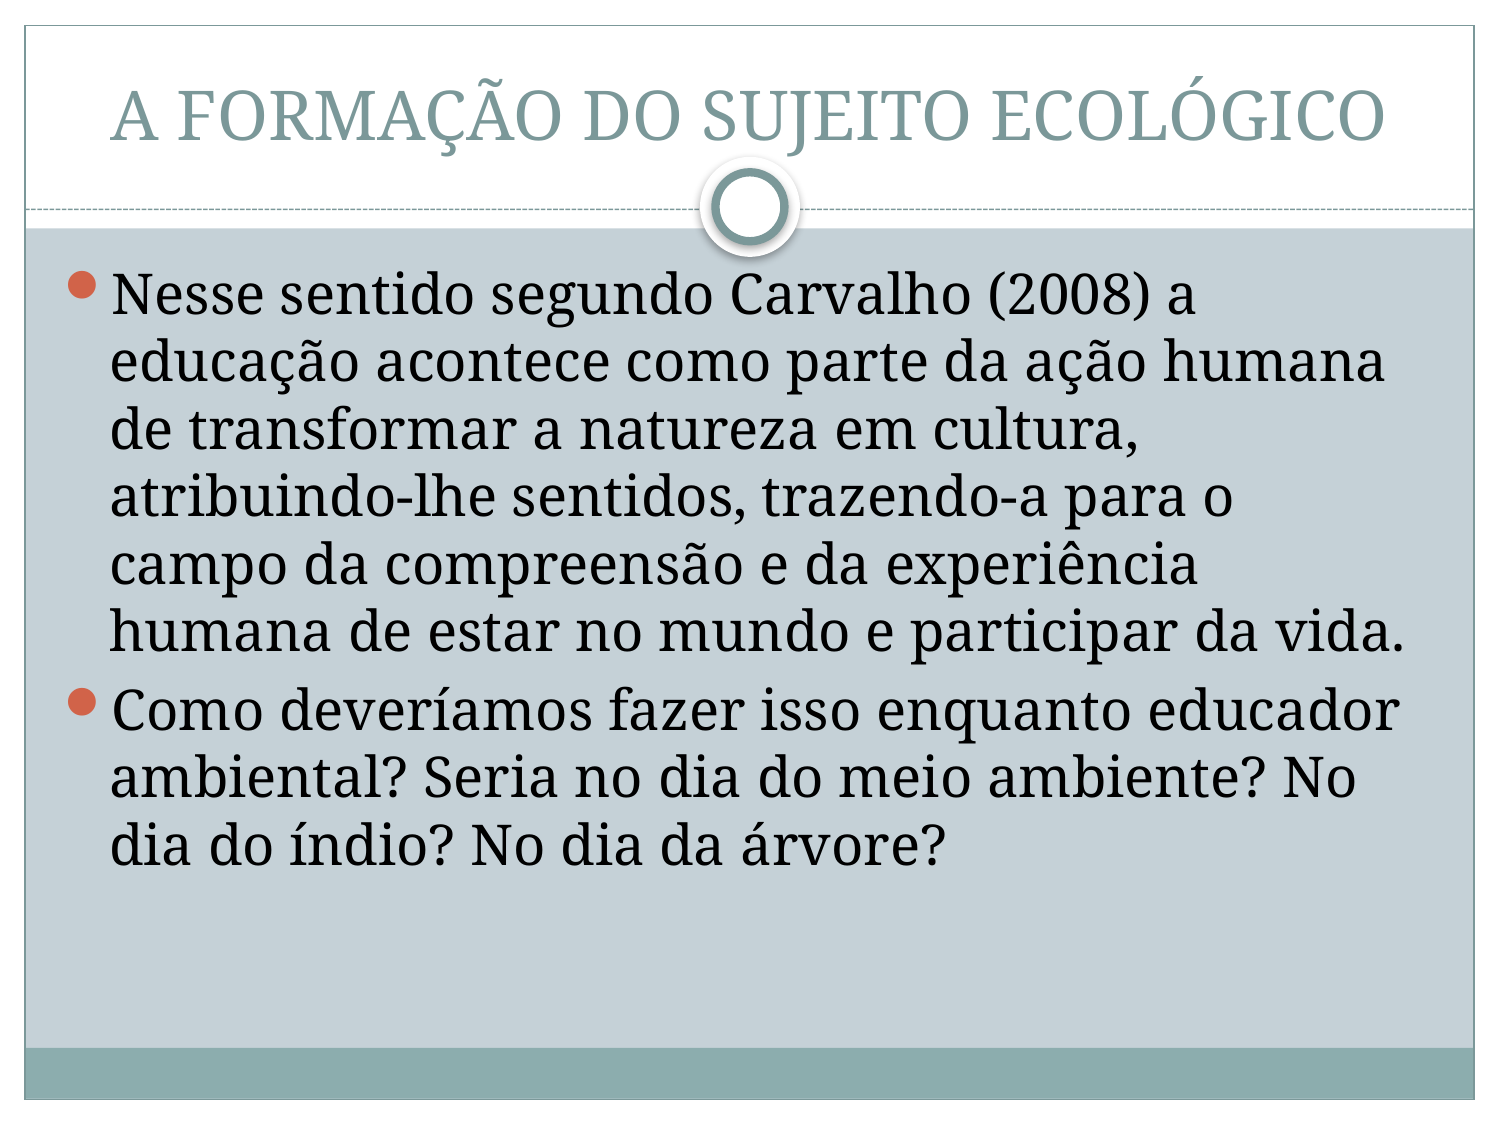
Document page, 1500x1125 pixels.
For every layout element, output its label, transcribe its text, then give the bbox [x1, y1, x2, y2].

title A FORMAÇÃO DO SUJEITO ECOLÓGICO [49, 37, 1450, 162]
list Nesse sentido segundo Carvalho (2008) a educação acontece como parte da ação humana de transformar a natureza em cultura, atribuindo-lhe sentidos, trazendo-a para o campo da compreensão e da experiência humana de estar no mundo e participar da vida. Como deveríamos fazer isso enquanto educador ambiental? Seria no dia do meio ambiente? No dia do índio? No dia da árvore? [49, 250, 1445, 1001]
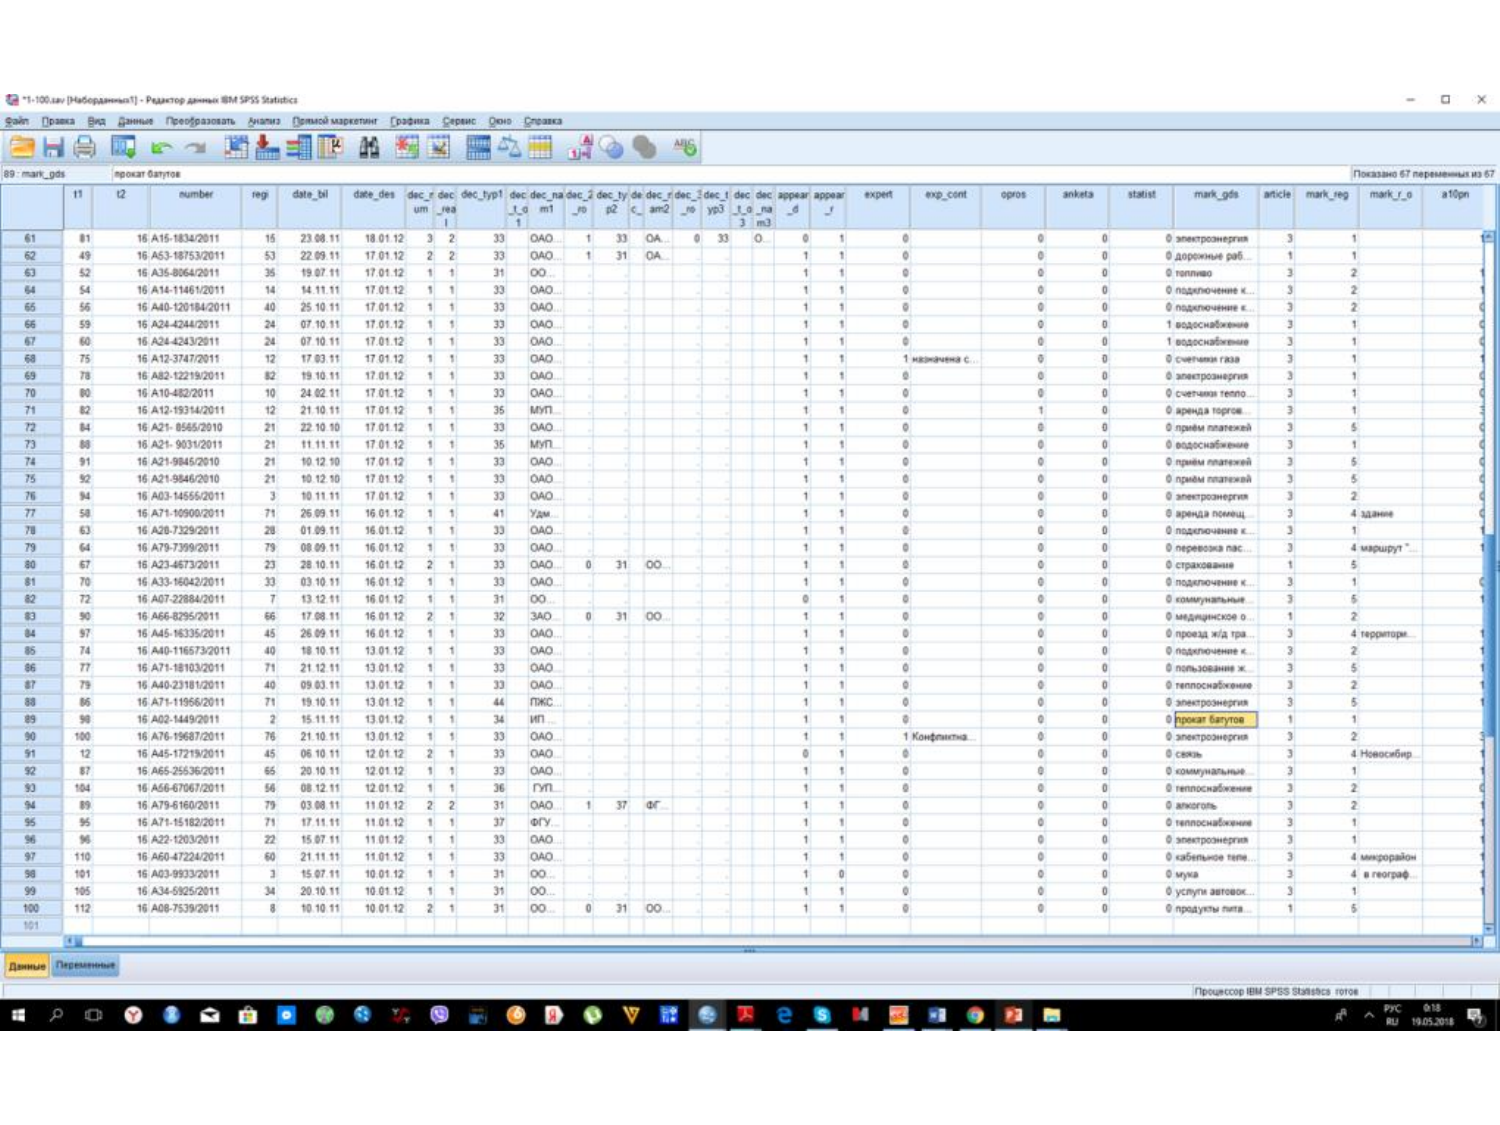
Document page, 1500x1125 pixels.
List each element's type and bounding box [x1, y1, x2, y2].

picture [0, 93, 1500, 1032]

_YOUR INSTRUCTIONS_
Reproduce each entry exactly as written, but leave out the images.

_SOLVED PROBLEM_
Document page, 1500x1125 pixels.
For every layout element, output its label, transcribe its text, then give the bbox [x1, y1, x2, y2].

title A FORMAÇÃO DO SUJEITO ECOLÓGICO [49, 37, 1450, 162]
list Nesse sentido segundo Carvalho (2008) a educação acontece como parte da ação humana de transformar a natureza em cultura, atribuindo-lhe sentidos, trazendo-a para o campo da compreensão e da experiência humana de estar no mundo e participar da vida. Como deveríamos fazer isso enquanto educador ambiental? Seria no dia do meio ambiente? No dia do índio? No dia da árvore? [49, 250, 1445, 1001]
Document page, 1500x1125 pixels.
List each element's type and bounding box [x1, y1, x2, y2].

picture [0, 93, 1500, 1032]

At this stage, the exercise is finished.